放射線治療を契機に「グレイ」を学ぶ
佐桑 徹
環太平洋大学客員教授
「グレイ」とは何者か
小中学校向けの放射線出前授業を企画し、アレンジしている。授業のメニューは、「自然界にも放射線は存在している」「原子力発電所で放射線漏れ、と聞くと放射線は怖いと思うけど、レントゲンなど生活に役立つ放射線もある」「放射線を遮る方法」「放射線を測る」「放射能と放射線の違い」「被爆と被曝は違う」「放射線のメリット、デメリット」などだ。

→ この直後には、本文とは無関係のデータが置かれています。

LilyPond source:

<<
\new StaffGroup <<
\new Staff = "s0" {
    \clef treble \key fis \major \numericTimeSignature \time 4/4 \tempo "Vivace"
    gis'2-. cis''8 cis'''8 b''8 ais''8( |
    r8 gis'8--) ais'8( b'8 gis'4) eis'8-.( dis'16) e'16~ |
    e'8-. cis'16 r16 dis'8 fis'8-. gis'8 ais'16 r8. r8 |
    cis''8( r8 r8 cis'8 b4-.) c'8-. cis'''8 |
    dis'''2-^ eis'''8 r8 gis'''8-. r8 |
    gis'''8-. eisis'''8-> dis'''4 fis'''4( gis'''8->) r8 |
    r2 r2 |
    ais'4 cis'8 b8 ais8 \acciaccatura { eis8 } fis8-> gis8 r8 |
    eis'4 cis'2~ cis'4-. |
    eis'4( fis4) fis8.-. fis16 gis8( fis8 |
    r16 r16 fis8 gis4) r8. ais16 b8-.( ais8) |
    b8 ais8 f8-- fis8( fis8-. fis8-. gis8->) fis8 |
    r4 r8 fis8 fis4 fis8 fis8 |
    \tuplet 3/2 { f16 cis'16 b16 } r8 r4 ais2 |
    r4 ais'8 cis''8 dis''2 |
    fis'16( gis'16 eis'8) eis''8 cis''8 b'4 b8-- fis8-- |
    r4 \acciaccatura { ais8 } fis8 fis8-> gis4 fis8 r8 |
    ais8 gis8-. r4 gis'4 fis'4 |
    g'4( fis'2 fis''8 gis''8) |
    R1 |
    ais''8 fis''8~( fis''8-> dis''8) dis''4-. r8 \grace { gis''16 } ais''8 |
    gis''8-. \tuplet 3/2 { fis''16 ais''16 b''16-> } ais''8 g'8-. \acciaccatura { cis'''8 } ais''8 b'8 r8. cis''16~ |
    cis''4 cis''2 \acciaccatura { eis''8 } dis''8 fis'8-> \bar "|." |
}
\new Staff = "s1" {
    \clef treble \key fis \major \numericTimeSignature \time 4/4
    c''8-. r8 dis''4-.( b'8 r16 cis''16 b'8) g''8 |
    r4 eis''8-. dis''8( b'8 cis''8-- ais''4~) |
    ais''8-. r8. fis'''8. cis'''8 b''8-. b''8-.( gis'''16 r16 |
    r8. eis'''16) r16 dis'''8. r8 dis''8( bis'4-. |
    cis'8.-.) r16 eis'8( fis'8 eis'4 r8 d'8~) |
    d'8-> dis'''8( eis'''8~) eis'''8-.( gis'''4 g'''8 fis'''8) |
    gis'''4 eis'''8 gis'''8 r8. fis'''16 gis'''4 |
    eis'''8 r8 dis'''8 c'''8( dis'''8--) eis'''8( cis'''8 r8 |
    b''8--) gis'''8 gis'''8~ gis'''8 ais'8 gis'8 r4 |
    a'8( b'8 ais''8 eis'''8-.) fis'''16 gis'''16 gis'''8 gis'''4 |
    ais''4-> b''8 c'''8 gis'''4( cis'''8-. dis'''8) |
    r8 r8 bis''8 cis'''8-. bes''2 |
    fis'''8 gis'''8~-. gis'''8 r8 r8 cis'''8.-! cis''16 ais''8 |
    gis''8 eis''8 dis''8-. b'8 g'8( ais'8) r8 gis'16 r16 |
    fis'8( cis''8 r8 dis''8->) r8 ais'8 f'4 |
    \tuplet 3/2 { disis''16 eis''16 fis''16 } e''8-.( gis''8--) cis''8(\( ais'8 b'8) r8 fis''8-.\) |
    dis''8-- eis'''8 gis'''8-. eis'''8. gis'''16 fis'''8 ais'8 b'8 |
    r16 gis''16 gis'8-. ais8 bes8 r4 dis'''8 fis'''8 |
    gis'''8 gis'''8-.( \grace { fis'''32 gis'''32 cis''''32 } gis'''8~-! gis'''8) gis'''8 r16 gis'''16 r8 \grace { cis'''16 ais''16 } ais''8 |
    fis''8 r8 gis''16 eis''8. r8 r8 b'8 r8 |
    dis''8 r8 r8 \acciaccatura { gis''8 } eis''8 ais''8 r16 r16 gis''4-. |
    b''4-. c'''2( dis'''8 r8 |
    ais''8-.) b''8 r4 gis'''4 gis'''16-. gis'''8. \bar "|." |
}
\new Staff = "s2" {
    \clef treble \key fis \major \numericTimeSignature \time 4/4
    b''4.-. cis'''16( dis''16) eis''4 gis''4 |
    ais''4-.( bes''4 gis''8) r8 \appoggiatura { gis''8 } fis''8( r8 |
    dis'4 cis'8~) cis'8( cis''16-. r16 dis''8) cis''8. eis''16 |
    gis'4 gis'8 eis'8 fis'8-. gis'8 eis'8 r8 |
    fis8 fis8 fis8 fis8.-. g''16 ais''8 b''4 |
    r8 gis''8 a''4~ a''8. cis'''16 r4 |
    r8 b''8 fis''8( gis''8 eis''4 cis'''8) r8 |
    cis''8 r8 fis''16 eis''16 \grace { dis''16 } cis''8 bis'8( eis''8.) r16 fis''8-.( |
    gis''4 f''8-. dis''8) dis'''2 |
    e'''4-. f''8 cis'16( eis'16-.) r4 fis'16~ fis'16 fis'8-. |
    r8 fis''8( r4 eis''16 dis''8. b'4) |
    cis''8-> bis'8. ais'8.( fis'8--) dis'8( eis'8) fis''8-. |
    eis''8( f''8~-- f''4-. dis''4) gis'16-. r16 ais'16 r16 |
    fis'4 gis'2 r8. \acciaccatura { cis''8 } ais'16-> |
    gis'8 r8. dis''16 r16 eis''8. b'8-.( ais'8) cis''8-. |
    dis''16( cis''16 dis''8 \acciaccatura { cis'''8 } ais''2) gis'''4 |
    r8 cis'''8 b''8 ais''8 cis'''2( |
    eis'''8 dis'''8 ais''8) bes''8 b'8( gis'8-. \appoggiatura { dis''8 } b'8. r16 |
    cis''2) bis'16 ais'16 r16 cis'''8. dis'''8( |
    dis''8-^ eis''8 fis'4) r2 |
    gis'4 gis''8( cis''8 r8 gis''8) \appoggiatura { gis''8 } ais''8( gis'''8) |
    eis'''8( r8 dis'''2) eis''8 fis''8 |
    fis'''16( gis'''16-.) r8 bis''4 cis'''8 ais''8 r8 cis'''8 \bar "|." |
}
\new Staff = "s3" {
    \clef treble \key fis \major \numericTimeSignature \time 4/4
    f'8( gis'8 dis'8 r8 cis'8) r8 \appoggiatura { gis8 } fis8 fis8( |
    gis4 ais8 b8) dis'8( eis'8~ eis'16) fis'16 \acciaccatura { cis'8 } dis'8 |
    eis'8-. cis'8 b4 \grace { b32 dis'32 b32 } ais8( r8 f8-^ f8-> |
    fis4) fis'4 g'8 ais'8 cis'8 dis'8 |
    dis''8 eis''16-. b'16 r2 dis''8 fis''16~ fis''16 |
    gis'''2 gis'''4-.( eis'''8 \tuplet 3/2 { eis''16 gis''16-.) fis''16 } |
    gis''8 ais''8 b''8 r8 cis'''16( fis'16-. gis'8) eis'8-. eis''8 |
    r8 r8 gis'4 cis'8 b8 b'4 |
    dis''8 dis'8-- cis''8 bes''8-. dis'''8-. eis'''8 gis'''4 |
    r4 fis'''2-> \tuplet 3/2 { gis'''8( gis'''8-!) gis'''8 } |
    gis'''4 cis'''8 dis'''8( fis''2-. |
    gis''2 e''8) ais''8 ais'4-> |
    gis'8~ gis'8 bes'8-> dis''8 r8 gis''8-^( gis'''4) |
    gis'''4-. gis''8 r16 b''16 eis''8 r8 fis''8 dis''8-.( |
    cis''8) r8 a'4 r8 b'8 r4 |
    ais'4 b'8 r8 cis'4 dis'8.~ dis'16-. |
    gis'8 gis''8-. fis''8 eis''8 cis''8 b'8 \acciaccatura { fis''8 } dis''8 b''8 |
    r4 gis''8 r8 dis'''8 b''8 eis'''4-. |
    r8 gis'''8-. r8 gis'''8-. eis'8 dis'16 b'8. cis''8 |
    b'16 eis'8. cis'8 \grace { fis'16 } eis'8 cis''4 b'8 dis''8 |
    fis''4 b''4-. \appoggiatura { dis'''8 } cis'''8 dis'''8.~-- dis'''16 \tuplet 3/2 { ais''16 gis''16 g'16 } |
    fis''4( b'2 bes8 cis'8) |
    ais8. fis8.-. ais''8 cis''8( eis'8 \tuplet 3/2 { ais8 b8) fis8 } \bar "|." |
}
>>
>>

そして、この出前授業で出てくる放射線の単位は、ベクレル、シーベルトである。「もうひとつ、グレイというのがある。これは、この講座では扱いません。とりあえず忘れてください」。ある講師が、一度だけだが、そう話したのを何となく覚えている。
ところが、その忘れていていいはずのグレイが、病院の医師の説明でいきなり出てきた。「放射線治療ですが、一回当たり、〇〇グレイの線量のものを〇〇回行います」。
病院を出ると、すぐに検索した。忙しそうな主治医に、シーベルトとグレイの違いは、などとなかなか質問する雰囲気にないからだ。もっとも、この説明を聞いてわかる患者は何人いるのだろうか。
「シーベルト」と「グレイ」の関係は
言うまでもないが、ベクレルは、放射性物質が放射線を出す能力。これに対して、シーベルトは、放射線を受けた時の人体への影響のこと。このふたつならば違いはわかりやすい。そこにグレイが割り込んでくる。このグレイは、放射線のエネルギーがどれだけ吸収されたかを表しているという。人体への影響で、シーベルトは体全体、グレイは放射線治療で放射線を当てた部位への影響というようにも思える。
となると、次に関心を持つのは、シーベルトとグレイの関係。日本理科教育支援センターの小森栄治代表は「私も治療を受ける際、グレイで説明を受けたので、シーベルトに換算すると、どれくらいですか」と医師に質問したという。すると「エックス線の場合、グレイとシーベルトは同じ数値になる」とのこと。なので、小森氏は、セミナー等ではグレイをそのままシーベルトに置き換えて説明しているという。グレイ(吸収線量)からシーベルト(実効線量)への換算については、文系の私は十分理解できているとは言い難いので、本稿では割愛するしかない。
放射線教育の位置づけ
放射線教育というと、「エネルギー教育」の枠組みの中で扱われることが多いのではないだろうか。「エネルギー教育」という枠組みの中に「原子力教育」があり、その中に「放射線教育」がある。なので、放射線の授業というと、反原発の人たちからすると、好ましく思われない。しかし、「がん教育」に反対する人はいるだろうか。「がん教育」から入っていくアプローチならば、放射線の授業も受け入れられやすいのではないか。そして、日本人の二人に一人が、がんになる時代。その時になって、私のように「グレイってなんだ」と驚かなくて済むのではないか。